Task instructions. Please convert the listing below into a Markdown table with the columns No and Line, giving each line its own numbered row. Skip blank lines and leave the pictures out.

Data taken from a collection
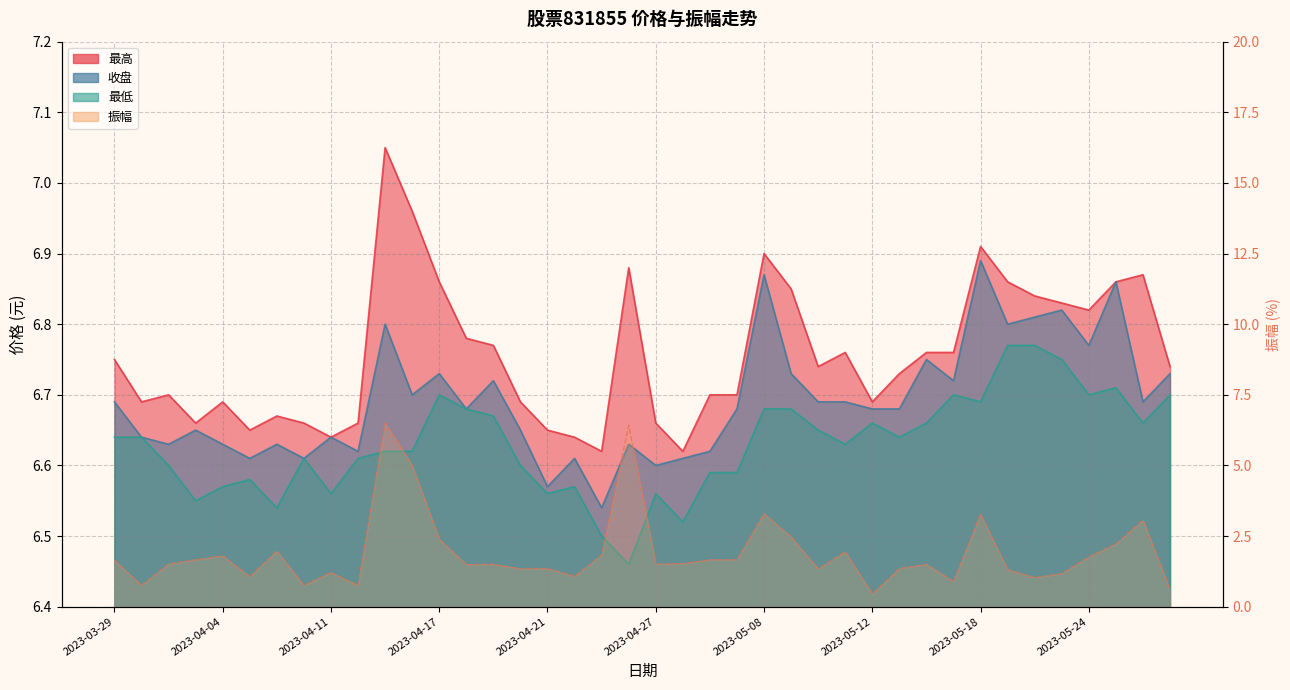

Does the chart have visible grid lines?

Yes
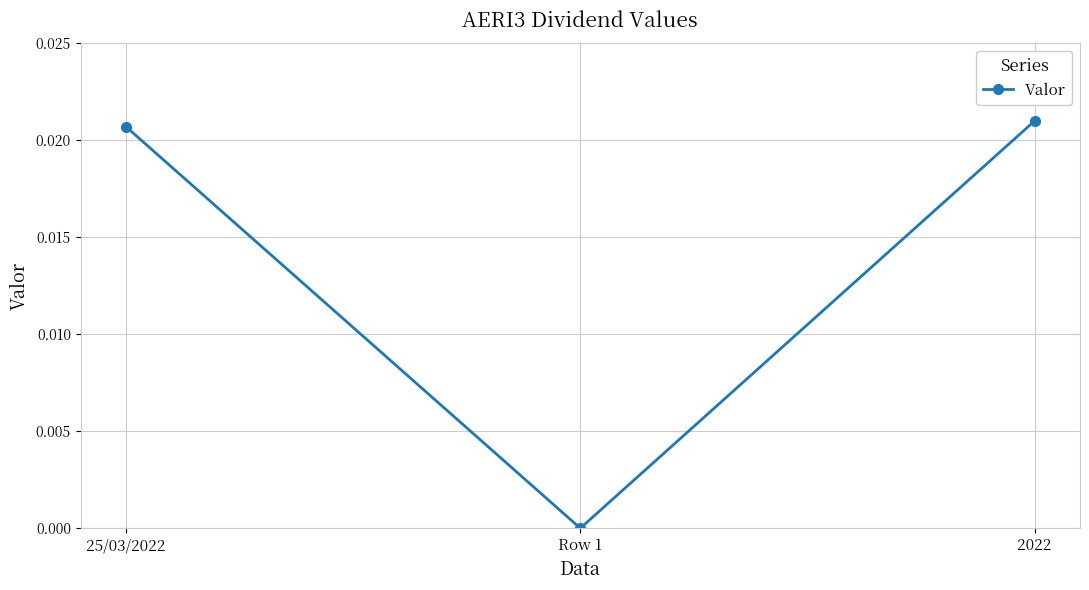

Count the values in the range 0 to 1.

3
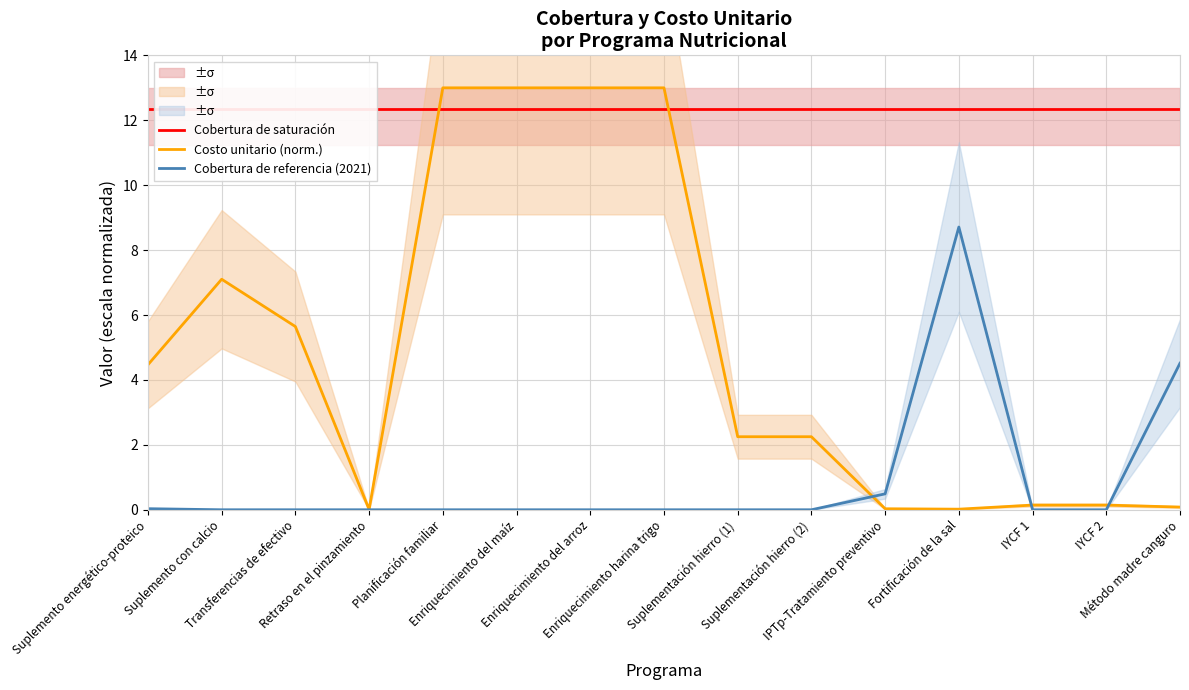

How many lines are shown in the chart?

3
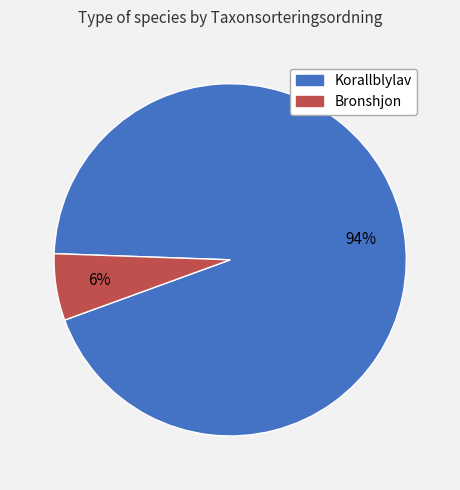

To the nearest percent, what is the average slice percentage?

50%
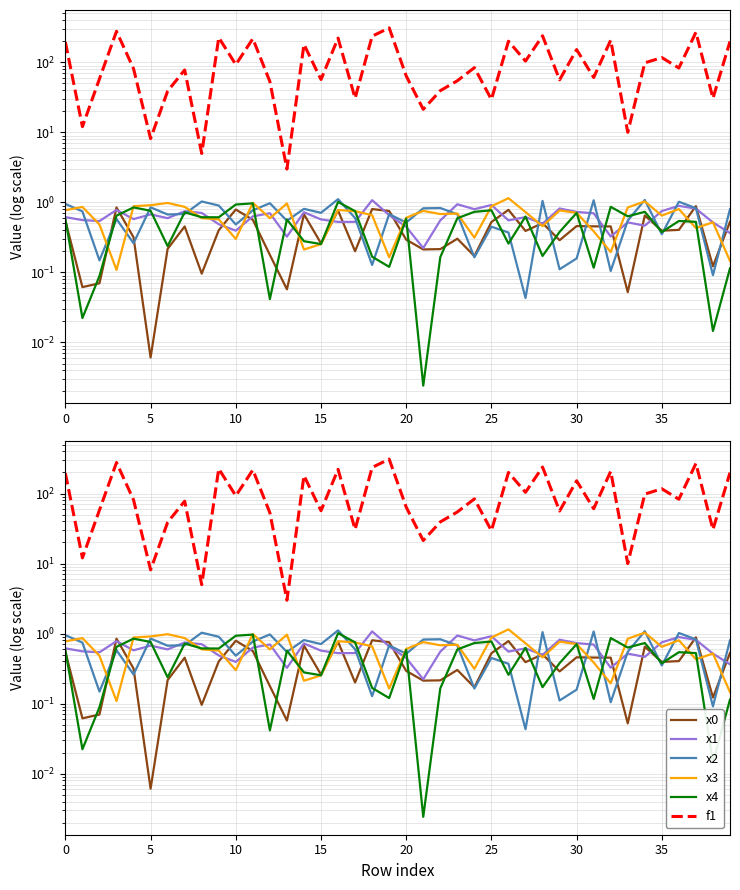

True or false: x3 has more than 0 points higher than both neighbors.

True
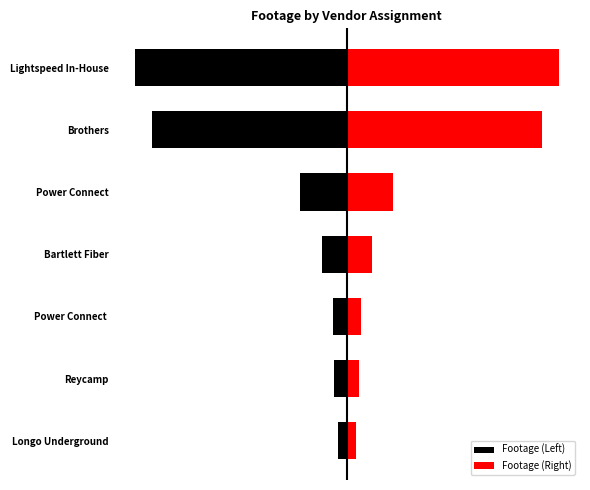

What is the sum of all Footage (Right) values?

203839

Expected answer.
| No | Line |
|---|---|
| 1 | Does the chart have visible grid lines? |
| 2 | Yes |
| 3 | Count the values in the range 0 to 1. |
| 4 | 3 |
| 5 | How many lines are shown in the chart? |
| 6 | 3 |
| 7 | To the nearest percent, what is the average slice percentage? |
| 8 | 50% |
| 9 | True or false: x3 has more than 0 points higher than both neighbors. |
| 10 | True |
| 11 | What is the sum of all Footage (Right) values? |
| 12 | 203839 |